/maphel-urbanlingdiv

This repository contains the scripts used in the article "Mapping urban linguistic diversity with social media and population register data" published in Computers, Environment and Urban Systems

Primary LanguagePython

DOI

This repository contains the scripts used in the article "Mapping urban linguistic diversity with social media and population register data" published in Computers, Environment and Urban Systems.

Data requirements

  • Twitter and Instagram data from the Helsinki Metropolitan Area from the year 2015.
    • Instagram data is legacy data we had collected in 2016 before the API was closed down.
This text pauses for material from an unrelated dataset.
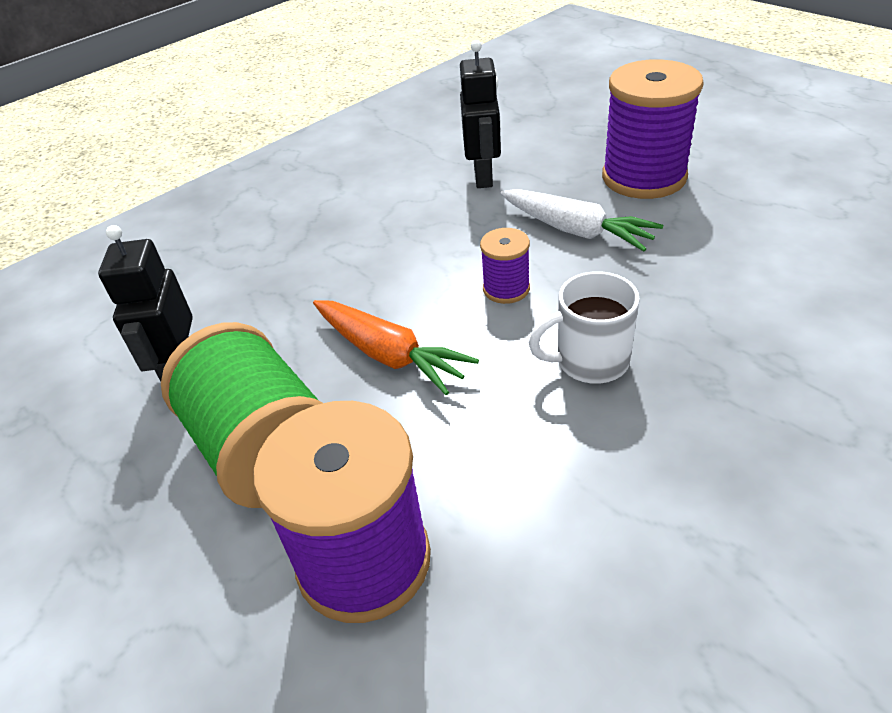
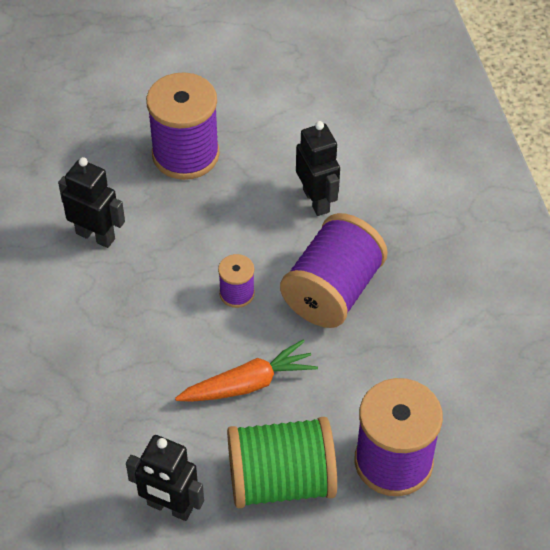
camera: 65 degrees left, 10 degrees up
white carrot [500,189,663,251] -> none
white mug [529,271,640,384] -> purple spool [280,213,388,328]
none -> black robot [296,121,340,216]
The Twitter data can be collected with tweetsearcher.
  • Statistics Finland 250 m grid database from year 2015
  • Individual-level first language information aggregated into 250 m grid from 2015
  • Dynamic population data from Helsinki Metropolitan Area by Bergroth et al. (2022) from here

Pre-analysis steps

  • The language detection of the social media was done with fastText using scripts from Hiippala et al. (2020)
  • Linguistic diversity of register data was calculated in the Statistics Finland secure environment FIONA with a similar script to neighborhood_diversities.py.

Suggested running order of scripts

Step Script Description Input Output
1 combine_twitter_insta.py Combines Twitter and Instagram data Instagram and Twitter point features geopackage Twitter-Instagram combined point features geopackage
2 neighborhood_diversities.py Calcualtes linguistic diversities across times of day Output from step 1 and grid database Grid database with diversity metrics
3 neighborhood_diversities_no_timeofday.py Calcualtes linguistic diversities for social media as a whole Output from step 1 and grid database Grid database with diversity metrics
4 clean_socioeco.py Cleans socio-economic grid database Raw RTK database file Cleaned grid database
5 join_dynpop.py Joins dynamic population to output from step 4 Dynamic population data and output 4 Grid database with dynamic population
6 join_regdiv_to_socioeco.py Joins diversity metrics in registry with grid database from output 5 Register data with linguistic diversity metrics and output from step 5 Grid database
7 user_langprofiles.py Calculates social media user linguistic profiles Output from step 1 Latex-formatted table
8 moran_cluster.py Calculates clusters in register and social media grid data Outputs from steps 6 and 3 Geopackage with clusters
9 stability_socioeco.py Classifies social media clusters based on temporal stability Output from step 8 Geopackage with stability classficiations
10 extract_high_clusters.py Extracts significant high linguistic diversity clusters Output from step 9 Geopackage with high diversity clusters
11 kde_plot.py Plots linguistic diversity across times of day and the register data Outputs from steps 6 and 3 PNG file
12 regression_ols_timeofday.py Performs the OLS regression analysis Outputs from steps 6 and 3 Model files, VIF dataframes, error plots
13 SLM regression in GeoDA Run SLM regression Outputs from steps 6 and 3 SLM model summaries
14 OLS_summaries.py Prints OLS summaries OLS model files from step 12 Latex-formatted OLS summaries
15 get_coef_table.py Prints coefficient table from regression analyses Output from step 14 Latex-formatted table
15 read_vif_files.py Prints VIF test scroes VIF dataframes from step 12 Latex-formatted table

Note on analysis

The SLM analysis was conducted in GeoDA with 1st order Queen contiguity neighborhoods.